• **Aim of the exercise**: Count how many lines in the entries below contain the string "search". Reply with only that number.

• **Supplied data**:
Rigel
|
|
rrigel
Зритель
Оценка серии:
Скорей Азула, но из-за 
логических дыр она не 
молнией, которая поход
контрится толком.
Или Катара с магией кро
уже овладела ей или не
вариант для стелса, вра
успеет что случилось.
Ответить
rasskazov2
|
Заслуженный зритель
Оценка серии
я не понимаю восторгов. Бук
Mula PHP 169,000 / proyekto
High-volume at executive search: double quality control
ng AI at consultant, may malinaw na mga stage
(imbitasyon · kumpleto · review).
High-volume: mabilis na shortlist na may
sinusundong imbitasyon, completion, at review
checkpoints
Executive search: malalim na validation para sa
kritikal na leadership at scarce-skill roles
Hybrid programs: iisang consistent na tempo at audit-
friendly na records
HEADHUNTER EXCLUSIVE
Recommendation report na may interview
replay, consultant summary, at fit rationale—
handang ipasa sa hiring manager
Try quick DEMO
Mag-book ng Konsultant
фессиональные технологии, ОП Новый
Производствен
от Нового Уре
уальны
...
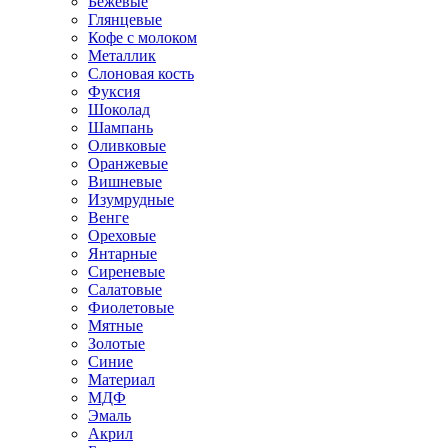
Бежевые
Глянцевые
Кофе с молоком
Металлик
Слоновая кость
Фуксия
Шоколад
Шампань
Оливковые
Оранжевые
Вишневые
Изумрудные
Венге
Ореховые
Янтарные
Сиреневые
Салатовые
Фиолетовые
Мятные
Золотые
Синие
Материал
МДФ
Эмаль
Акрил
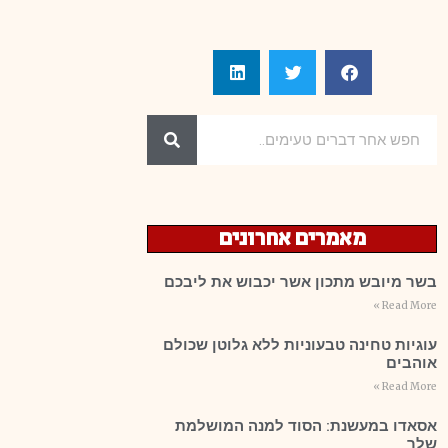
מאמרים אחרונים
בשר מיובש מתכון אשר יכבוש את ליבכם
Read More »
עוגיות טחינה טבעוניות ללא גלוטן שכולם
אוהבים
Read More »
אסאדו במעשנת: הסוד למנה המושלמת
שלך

• **Response for this exercise**: 2